Pourtant, le parcours d’Hervé de Penfentenyo est beaucoup moins limpide que ne le suggèrent ces quelques éléments biographiques. Militaire de carrière, il passe l’essentiel de sa vie à servir la France et n’éprouve manifestement que peu de sympathies pour l’occupant. C’est ainsi qu’au cours des réunions non-autorisées qui conduisent à son arrestation il critique la conduite des Allemands à Toulon, après que la flotte se soit sabordée, et aime à lire la dernière lettre d’un otage fusillé. De même, il anticipe le remplacement du chef de l’Etat français par une sorte de « super Gauleiter », manière visiblement de dénoncer la mainmise de l’occupant. Mais la Seconde Guerre mondiale ne peut se résumer  une affaire de patriotisme, elle est aussi question d’idéologie. Et de ce point de vue, la trajectoire d’Hervé de Penfentenyo est beaucoup moins aisément lisible. En effet, non seulement il ne semble jamais prendre contact avec la Résistance, qu’il s’agisse des réseaux et mouvements de l’intérieur ou de la France Libre, à Londres, mais il continue jusqu’à son arrestation de vanter les mérites de Darlan et Weygand. Mieux, il obtient des responsabilités à Vichy en étant nommé, par le maréchal Pétain en personne, vice-président du Comité consultatif de la famille. C’est à ce titre qu’on lui doit, notamment, le Manuel du père de famille, ouvrage publié en 1941 chez Flammarion et qui renvoie parfaitement à la philosophie de la Révolution nationale. La devise de Vichy n’est-elle en effet pas « Travail, Famille, Patrie » ?

Erwan LE GALL

 

 

 

1 On pourra se rapporter à la délibération du Conseil municipal de Guidel dénommant ce carrefour en l’honneur d’Hervé de Penfentenyo, la biographie présentée à l’occasion étant particulièrement révélatrice d’une mémoire si ce n’est sélective, éminemment lacunaire.

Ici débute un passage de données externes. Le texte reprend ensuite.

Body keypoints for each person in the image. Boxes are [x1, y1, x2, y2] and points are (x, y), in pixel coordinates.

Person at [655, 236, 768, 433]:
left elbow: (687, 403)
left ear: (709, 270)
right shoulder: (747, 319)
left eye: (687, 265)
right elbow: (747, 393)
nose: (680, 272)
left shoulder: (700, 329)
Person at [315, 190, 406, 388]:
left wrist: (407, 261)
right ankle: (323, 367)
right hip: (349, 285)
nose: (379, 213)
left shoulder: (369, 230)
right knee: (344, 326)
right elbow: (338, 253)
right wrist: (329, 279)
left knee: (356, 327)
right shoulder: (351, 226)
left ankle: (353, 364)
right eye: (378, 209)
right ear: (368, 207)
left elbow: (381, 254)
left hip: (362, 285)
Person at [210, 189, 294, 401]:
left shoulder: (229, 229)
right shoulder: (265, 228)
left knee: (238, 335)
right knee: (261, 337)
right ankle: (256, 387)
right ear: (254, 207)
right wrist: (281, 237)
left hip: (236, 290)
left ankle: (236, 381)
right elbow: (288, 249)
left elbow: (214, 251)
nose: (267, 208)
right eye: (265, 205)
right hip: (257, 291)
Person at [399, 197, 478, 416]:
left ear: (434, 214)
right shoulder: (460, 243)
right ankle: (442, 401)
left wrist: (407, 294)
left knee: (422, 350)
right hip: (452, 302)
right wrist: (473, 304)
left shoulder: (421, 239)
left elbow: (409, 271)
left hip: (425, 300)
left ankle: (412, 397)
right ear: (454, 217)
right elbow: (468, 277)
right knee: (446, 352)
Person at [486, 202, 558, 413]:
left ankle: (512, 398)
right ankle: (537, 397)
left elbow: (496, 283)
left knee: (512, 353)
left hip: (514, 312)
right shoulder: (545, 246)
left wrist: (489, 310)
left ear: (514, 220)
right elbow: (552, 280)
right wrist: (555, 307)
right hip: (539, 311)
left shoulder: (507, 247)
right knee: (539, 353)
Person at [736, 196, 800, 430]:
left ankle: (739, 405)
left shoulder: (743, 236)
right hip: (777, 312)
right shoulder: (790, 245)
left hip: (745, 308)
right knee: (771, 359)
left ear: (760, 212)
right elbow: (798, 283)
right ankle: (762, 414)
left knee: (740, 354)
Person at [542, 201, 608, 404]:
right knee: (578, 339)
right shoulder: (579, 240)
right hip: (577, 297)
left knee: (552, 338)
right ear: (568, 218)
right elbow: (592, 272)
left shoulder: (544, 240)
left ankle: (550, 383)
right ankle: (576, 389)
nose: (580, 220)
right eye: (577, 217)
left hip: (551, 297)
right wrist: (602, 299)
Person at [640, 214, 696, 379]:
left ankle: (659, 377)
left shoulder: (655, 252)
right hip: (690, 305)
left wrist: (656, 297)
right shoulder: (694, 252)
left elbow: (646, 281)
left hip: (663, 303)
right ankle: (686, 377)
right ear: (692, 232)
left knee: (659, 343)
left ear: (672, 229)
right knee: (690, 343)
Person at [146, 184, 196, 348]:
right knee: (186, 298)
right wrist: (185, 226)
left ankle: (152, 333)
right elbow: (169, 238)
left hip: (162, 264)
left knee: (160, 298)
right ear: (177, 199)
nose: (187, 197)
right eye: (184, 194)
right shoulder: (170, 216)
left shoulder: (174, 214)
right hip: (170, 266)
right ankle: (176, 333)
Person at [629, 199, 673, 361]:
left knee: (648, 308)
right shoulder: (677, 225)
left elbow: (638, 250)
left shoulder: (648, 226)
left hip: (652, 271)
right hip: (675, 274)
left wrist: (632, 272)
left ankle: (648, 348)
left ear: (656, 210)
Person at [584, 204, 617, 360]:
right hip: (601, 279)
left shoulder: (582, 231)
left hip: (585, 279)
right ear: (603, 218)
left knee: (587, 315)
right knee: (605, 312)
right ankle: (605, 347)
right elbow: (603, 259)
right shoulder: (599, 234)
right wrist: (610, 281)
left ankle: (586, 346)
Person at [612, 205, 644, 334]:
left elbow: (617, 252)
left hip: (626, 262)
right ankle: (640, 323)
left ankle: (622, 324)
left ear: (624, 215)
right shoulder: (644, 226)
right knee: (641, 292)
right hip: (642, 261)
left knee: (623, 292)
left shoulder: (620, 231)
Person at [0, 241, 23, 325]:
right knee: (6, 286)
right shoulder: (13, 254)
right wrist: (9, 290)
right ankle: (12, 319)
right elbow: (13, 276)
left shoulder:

2 Pour de plus amples détails se rapporter à LEROUX, Roger, Le Morbihan en guerre 1939-1945, Mayenne, Imprimerie Joseph Floch, 1978, p. 18-27.

3 Pour de plus amples détails se rapporter à GERHARDS, Auguste, Tribunal de guerre du IIIe Reich. Des centaines de Français fusillés ou déportés. Résistants et héros inconnus. 1939-1945, Paris, Le Cherche Midi, 2014.